Il terreno di marga kimmeridgina è il luogo ideale per la sua coltivazione. Qui, su questa superficie di argilla e conchiglie marine, il sauvignon blanc si sviluppa in tutto il suo splendore. Intensamente aromatico e rinfrescante, questa varietà trova nella A.O.C. Sancerre il luogo perfetto. Ad oggi, solo 14 villaggi sono autorizzati a utilizzare questa denominazione. Tra questi, Chavignol (nel centro della Francia), una località che può vantare tre dei migliori vigneti della zona: Le Cul de Beaujeu, La Grande Côte e Les Monts Damnés. In quest'ultimo nasce Domaine Delaporte Sancerre Chavignol Blanc.
In particolare, Les Monts Damnés - la cui traduzione significa La montagna maledetta - è una proprietà con pendii piuttosto ripidi e accidentati, dove il lavoro degli enologi è quasi impossibile. Dal 2010 queste viti vengono coltivate in modo biologico, senza l'uso di erbicidi. In particolare, questa terra è di proprietà della famiglia Delaporte, che si dedica alla coltivazione e produzione del vino dal XVII secolo. Oggi, con Matthieu Delaporte - che ha introdotto alcune novità e cambiamenti nel procedimento - le 33 ettari di sauvignon blanc e pinot noir sono lavorate con la minima intervento possibile e il minimo rendimento.

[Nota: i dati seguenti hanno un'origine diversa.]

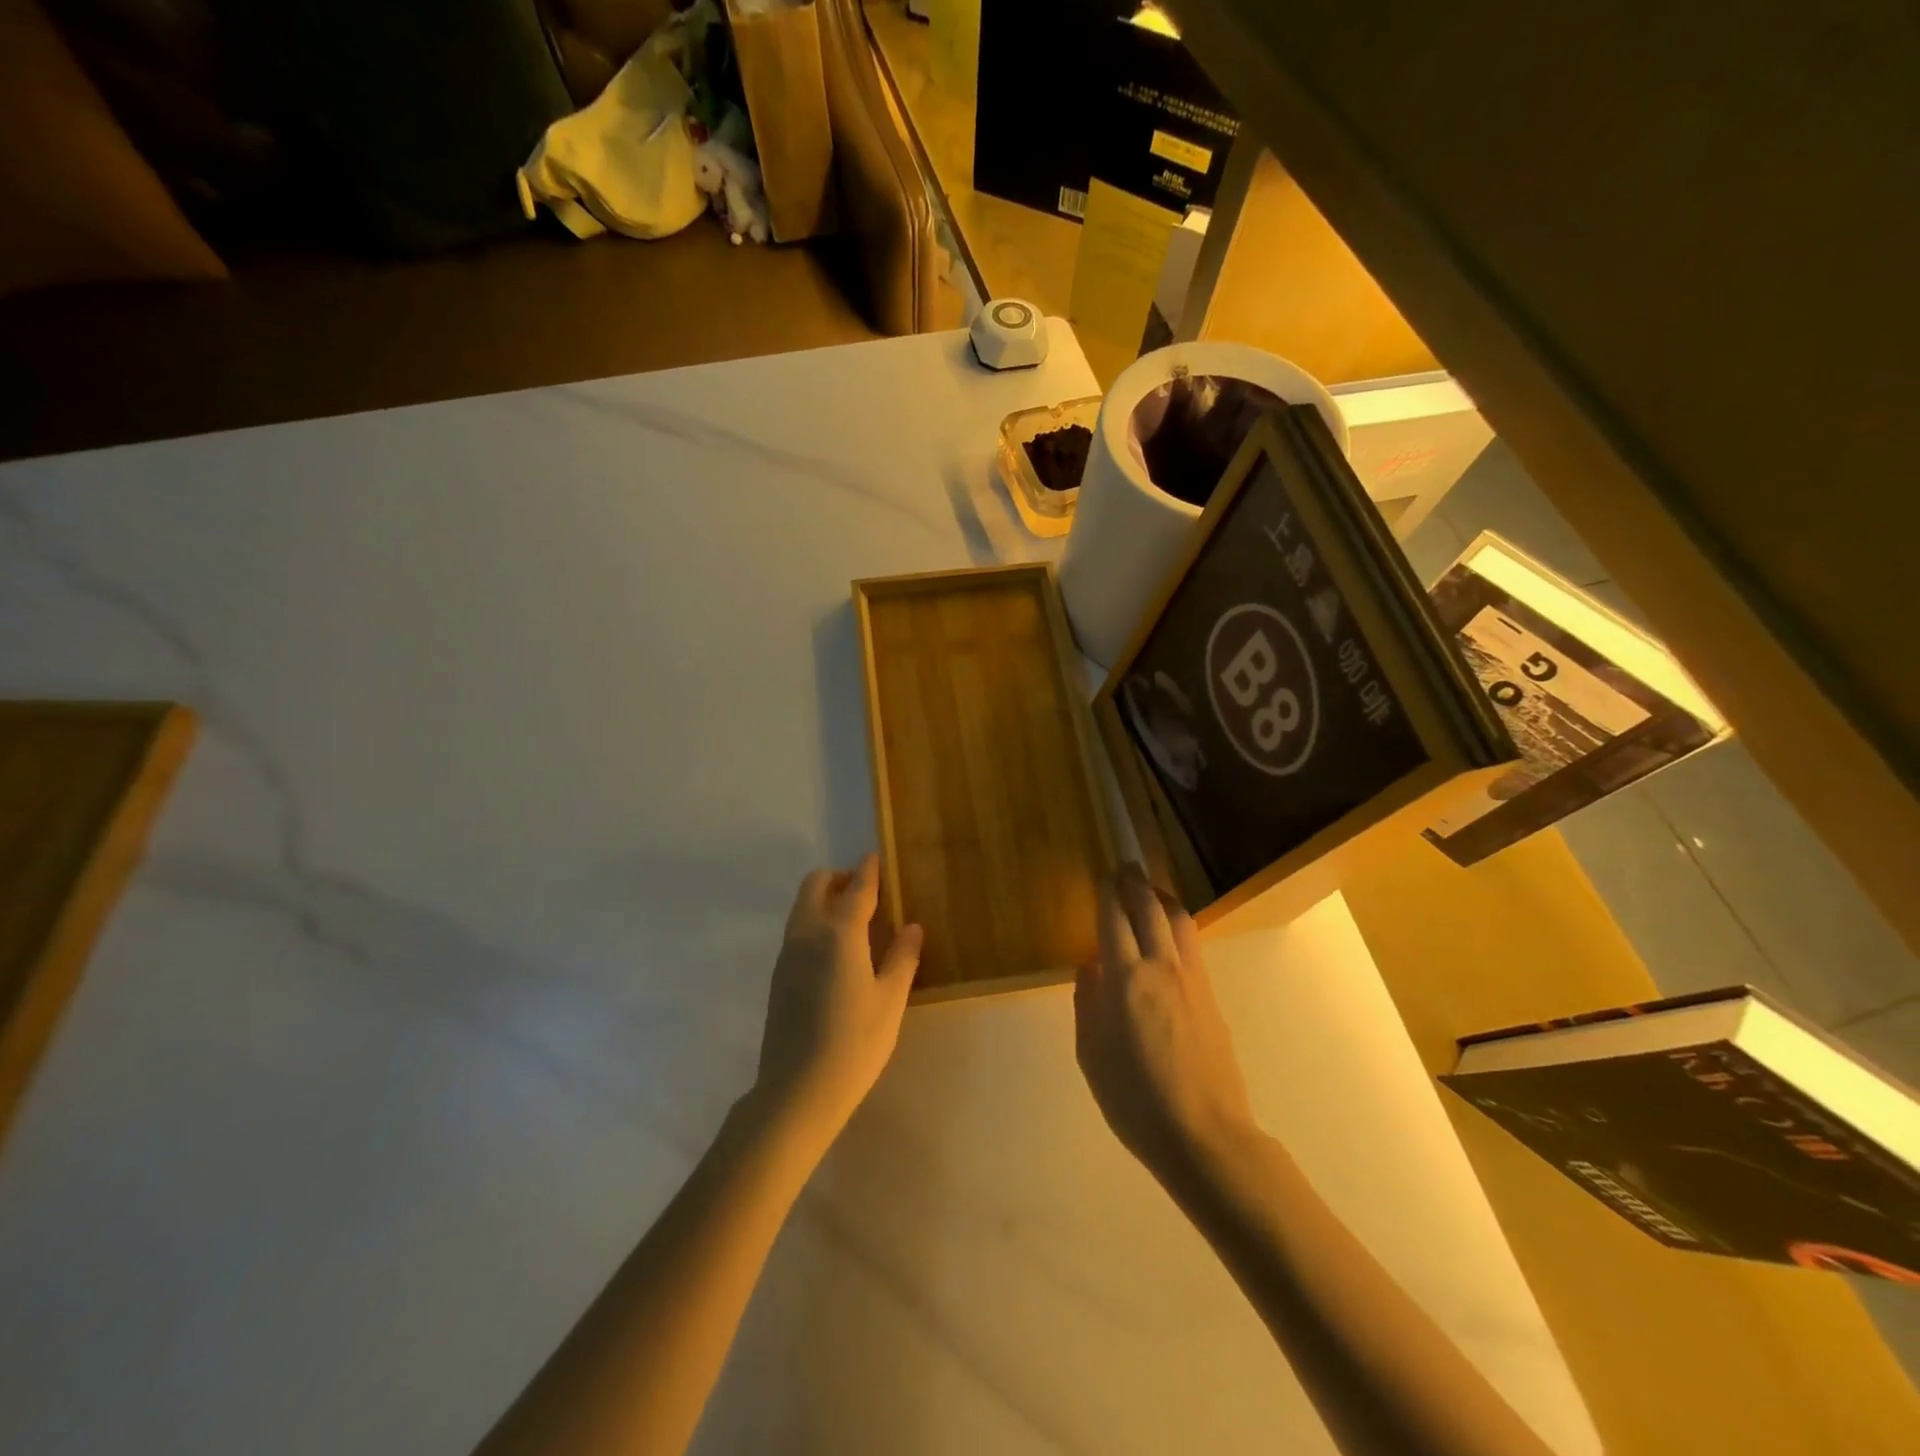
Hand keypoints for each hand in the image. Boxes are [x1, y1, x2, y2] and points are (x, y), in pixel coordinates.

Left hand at [753, 855, 922, 1144]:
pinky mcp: (778, 975)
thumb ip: (902, 958)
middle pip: (815, 885)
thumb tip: (911, 927)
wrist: (797, 1091)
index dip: (868, 871)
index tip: (875, 858)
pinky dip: (814, 922)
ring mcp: (787, 954)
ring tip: (853, 921)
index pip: (856, 889)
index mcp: (839, 934)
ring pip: (801, 906)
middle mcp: (807, 934)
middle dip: (839, 878)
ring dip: (824, 899)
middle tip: (866, 892)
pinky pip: (796, 930)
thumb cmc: (854, 1043)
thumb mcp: (890, 1001)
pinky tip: (835, 952)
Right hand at [1075, 863, 1256, 1183]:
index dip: (1108, 893)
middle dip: (1136, 883)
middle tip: (1126, 867)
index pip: (1115, 919)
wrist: (1204, 1134)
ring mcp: (1192, 979)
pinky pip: (1192, 944)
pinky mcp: (1211, 995)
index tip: (1104, 876)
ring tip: (1150, 891)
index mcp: (1125, 980)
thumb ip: (1087, 1004)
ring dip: (1162, 898)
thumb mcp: (1091, 1054)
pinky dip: (1177, 924)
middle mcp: (1161, 968)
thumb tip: (1090, 968)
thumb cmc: (1135, 1099)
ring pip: (1179, 920)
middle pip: (1151, 908)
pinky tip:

Per quanto riguarda la produzione, che avviene sempre a partire da uve proprie, si basa sulla minima intervento possibile (senza aggiunta di zolfo), sull'uso del legno e su un'igiene impeccabile. Questo è l'obiettivo che Matthieu Delaporte persegue nella vinificazione di Domaine Delaporte Sancerre Chavignol Blanc. In questo caso, le uve vengono raccolte a mano e trasportate rapidamente in cantina in casse da 12 kg. Dopo un'accurata selezione, in cui vengono scelti i migliori grappoli, l'uva intera passa alla pressa idraulica, dove verrà spremuta in modo molto delicato e lento per ottenere un mosto chiaro, della massima qualità. Dopo questo, Domaine Delaporte Sancerre Chavignol Blanc viene messo in botti da 600 litri, dove riposerà per un anno intero. Durante tutto questo tempo, i lieviti con la fermentazione alcolica e le fecce finiranno di modellare Domaine Delaporte Sancerre Chavignol Blanc. Il resto è questione di tempo e pazienza.